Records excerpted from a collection
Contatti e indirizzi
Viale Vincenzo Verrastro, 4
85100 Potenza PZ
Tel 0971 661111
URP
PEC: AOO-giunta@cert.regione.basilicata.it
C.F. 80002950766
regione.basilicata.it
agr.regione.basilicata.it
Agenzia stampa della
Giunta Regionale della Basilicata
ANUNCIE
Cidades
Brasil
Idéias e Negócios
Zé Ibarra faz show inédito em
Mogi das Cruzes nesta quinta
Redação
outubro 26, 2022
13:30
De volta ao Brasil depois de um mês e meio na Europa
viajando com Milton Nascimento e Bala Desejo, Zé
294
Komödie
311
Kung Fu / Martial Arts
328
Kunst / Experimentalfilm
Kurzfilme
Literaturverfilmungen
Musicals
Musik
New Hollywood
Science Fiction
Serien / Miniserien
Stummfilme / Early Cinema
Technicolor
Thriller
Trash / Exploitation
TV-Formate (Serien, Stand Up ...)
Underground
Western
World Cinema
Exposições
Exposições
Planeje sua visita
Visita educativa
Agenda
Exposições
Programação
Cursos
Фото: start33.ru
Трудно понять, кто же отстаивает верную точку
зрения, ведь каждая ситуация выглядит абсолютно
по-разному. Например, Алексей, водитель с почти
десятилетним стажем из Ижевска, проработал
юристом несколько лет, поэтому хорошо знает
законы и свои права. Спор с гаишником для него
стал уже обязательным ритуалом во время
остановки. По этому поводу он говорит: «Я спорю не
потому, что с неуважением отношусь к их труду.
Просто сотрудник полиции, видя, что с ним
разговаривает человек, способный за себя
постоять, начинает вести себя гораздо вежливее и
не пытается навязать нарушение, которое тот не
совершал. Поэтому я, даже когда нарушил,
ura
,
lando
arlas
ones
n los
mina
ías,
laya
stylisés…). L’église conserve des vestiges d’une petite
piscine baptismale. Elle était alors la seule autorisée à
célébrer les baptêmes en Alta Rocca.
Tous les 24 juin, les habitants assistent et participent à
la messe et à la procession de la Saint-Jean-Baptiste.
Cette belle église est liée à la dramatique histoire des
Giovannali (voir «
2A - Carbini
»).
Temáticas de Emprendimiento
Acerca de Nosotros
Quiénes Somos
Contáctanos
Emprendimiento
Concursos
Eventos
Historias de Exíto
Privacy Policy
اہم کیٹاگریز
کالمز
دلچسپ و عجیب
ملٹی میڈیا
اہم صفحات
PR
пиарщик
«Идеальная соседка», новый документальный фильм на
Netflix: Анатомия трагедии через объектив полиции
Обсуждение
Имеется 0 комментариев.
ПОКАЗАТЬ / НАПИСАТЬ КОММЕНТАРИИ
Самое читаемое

EXERCISE
When you reach the end of the data, retype all of it exactly.

TASK RESULT
Contatti e indirizzi
Viale Vincenzo Verrastro, 4
85100 Potenza PZ
Tel 0971 661111
URP
PEC: AOO-giunta@cert.regione.basilicata.it
C.F. 80002950766
regione.basilicata.it
agr.regione.basilicata.it
Agenzia stampa della
Giunta Regionale della Basilicata
ANUNCIE
Cidades
Brasil
Idéias e Negócios
Zé Ibarra faz show inédito em
Mogi das Cruzes nesta quinta
Redação
outubro 26, 2022
13:30
De volta ao Brasil depois de um mês e meio na Europa
viajando com Milton Nascimento e Bala Desejo, Zé
294
Komödie
311
Kung Fu / Martial Arts
328
Kunst / Experimentalfilm
Kurzfilme
Literaturverfilmungen
Musicals
Musik
New Hollywood
Science Fiction
Serien / Miniserien
Stummfilme / Early Cinema
Technicolor
Thriller
Trash / Exploitation
TV-Formate (Serien, Stand Up ...)
Underground
Western
World Cinema
Exposições
Exposições
Planeje sua visita
Visita educativa
Agenda
Exposições
Programação
Cursos
Фото: start33.ru
Трудно понять, кто же отстаивает верную точку
зрения, ведь каждая ситуация выглядит абсолютно
по-разному. Например, Алексей, водитель с почти
десятилетним стажем из Ижевска, проработал
юристом несколько лет, поэтому хорошо знает
законы и свои права. Спор с гаишником для него
стал уже обязательным ритуалом во время
остановки. По этому поводу он говорит: «Я спорю не
потому, что с неуважением отношусь к их труду.
Просто сотрудник полиции, видя, что с ним
разговаривает человек, способный за себя
постоять, начинает вести себя гораздо вежливее и
не пытается навязать нарушение, которое тот не
совершал. Поэтому я, даже когда нарушил,
ura
,
lando
arlas
ones
n los
mina
ías,
laya
stylisés…). L’église conserve des vestiges d’une petite
piscine baptismale. Elle était alors la seule autorisée à
célébrer les baptêmes en Alta Rocca.
Tous les 24 juin, les habitants assistent et participent à
la messe et à la procession de la Saint-Jean-Baptiste.
Cette belle église est liée à la dramatique histoire des
Giovannali (voir «
2A - Carbini
»).
Temáticas de Emprendimiento
Acerca de Nosotros
Quiénes Somos
Contáctanos
Emprendimiento
Concursos
Eventos
Historias de Exíto
Privacy Policy
اہم کیٹاگریز
کالمز
دلچسپ و عجیب
ملٹی میڈیا
اہم صفحات
PR
пиарщик
«Идеальная соседка», новый документальный фильм на
Netflix: Анатомия трагедии через объектив полиции
Обсуждение
Имеется 0 комментариев.
ПОКАЗАТЬ / НАПИСАТЬ КОММЕНТАРИИ
Самое читаемое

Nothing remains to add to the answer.